I’ll say this up front: being a feminist and a fan of Sherlock Holmes at the same time has never been easy.
There was a Moffat shaped hole in my heart on Friday.
It should be noted before I go any further that this article will include spoilers from the BBC Sherlock Christmas Special, The Abominable Bride.
Holmes holds a special place in my heart. I read the books when I was young, and they influence my writing pretty significantly.
In order to understand why I didn’t like parts of The Abominable Bride you have to understand that Sir Arthur Conan Doyle was an anti-suffragist. Doyle didn’t believe that women should have the right to vote, and his dismissals of women run rampant throughout the books.
I just keep hoping that someday, someone will write something about women in Sherlock Holmes that doesn’t make me want to throw things against the wall and make them shatter like my hope does.
In this regard, I will likely always be disappointed by Steven Moffat.
Like every BBC Sherlock episode, the plot is cobbled together from a couple of different stories. The main influences that I saw here were The Five Orange Pips and I suspect a little of The Sussex Vampire, because it has the same almost goofy supernatural quality to it.
In The Five Orange Pips Holmes is dealing with the American KKK. They threaten to kill his client by sending him a letter containing five orange pips, signifying his imminent demise.
Throughout The Abominable Bride women in the Holmes universe complain to Watson that they have never been mentioned in the stories in the Strand. It is as though they are all asking for a voice to tell their stories, and it seemed like a weird thing to do, right up until the villain reveal.
In the scene where the villains are unveiled, I see a bunch of KKK hoods sneaking down a passageway. Purple ones. What on earth are a bunch of Imperial Wizards doing in London inside of a castle, I ask myself.
Well. They weren’t the KKK.
They were women’s suffragists.
At which point I have a reaction in my brain that misfires.
“Ooh! A secret society of women suffragists? THE MONSTROUS REGIMENT OF WOMEN IS GETTING THINGS DONE.”
“WHAT THE FUCK. PUTTING FEMINISTS INTO HIGH RANKING KKK UNIFORMS AND HAVING THEM KILL PEOPLE. BECAUSE THAT SAYS ‘I CAN WRITE WOMEN NA NA NA NA NAAAAA’ LIKE A BRICK TO THE FACE SAYS I LOVE YOU.”
Say it with me now: God damn it, Steven Moffat.
There is no way to make the villain of The Orange Pips anything other than racist murdering members of the KKK. Especially not now. Especially not ever. Sherlock thrives on making old stories new again – which is great, but making old stories new again also means not engaging in doubling down on the racist and sexist behaviors of the 1890s.

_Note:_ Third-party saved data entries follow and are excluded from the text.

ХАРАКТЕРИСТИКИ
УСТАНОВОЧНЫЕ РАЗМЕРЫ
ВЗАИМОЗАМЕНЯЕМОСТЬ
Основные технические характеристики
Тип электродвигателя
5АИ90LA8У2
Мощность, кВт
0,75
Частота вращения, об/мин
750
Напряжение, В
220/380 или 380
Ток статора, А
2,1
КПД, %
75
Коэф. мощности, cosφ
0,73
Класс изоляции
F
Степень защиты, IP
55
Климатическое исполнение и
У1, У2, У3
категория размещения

Sir Arthur Conan Doyle was an anti-suffragist, but that doesn’t mean that new stories should continue to reinforce the choices that he made. When Mycroft Holmes says “we have to lose this battle” to his brother, he’s not actually supporting women’s suffrage. He’s saying WE HAVE TO LET THE GIRLS WIN.
If Abominable Bride takes place in the 1890s, that means that women wouldn’t get the vote in England for another twenty years.

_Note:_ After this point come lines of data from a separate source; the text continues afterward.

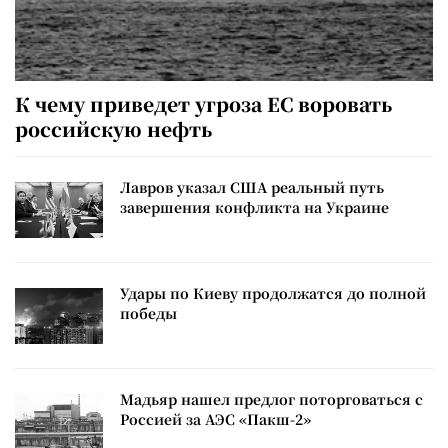
К чему приведет угроза ЕС воровать
российскую нефть
Лавров указал США реальный путь
завершения конфликта на Украине
Удары по Киеву продолжатся до полной
победы
Мадьяр нашел предлог поторговаться с
Россией за АЭС «Пакш-2»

The implications of Mycroft’s reach with regard to the British government both in the series and in the books incidcate that if Mycroft believed that women’s suffrage was a necessary act for the security and safety of the nation, he could probably make that happen.
But here, he’s suggesting that they have to let the girls win. The girls still have to do the work. These are men who won’t stand up and fight for suffrage, but they’ll say how fucking necessary it is to a roomful of women who have committed crimes to make it happen. I use the word “girls” here because that’s what the men of Sherlock seem to see them as.
And if someone dares to tell me it would be “historically accurate” to depict the fight for suffrage as “women’s work” I have a can of white salmon to sell you. Guaranteed not to go pink in the can.
Sherlock is fiction, and this particular episode was magical fiction at that. A dream sequence can be bent to the whim of the writer, and lifting up marginalized voices is something that I could see Homes doing were it in the interest of the case – which it clearly was in this instance.
It’s the same reason making women’s suffragists look like the KKK isn’t acceptable – sure it’s magical realism, but magical realism doesn’t save you from the visual associations that we’re going to make when we see those robes – and what those robes say about the people wearing them is very important.
Elementary sure as hell doesn’t trade in the racist and sexist overtones of the Victorian era, so why should Sherlock?
My problem is this: I love Sherlock Holmes. I love the way that Moffat throws references to multiple stories, and sometimes even other media, based on the Great Detective
I love that, but I don’t love what he’s doing.
I want a Holmes retelling where I don’t feel like I’m swallowing a great big mysoginistic pill every time I consume the media. I want something better.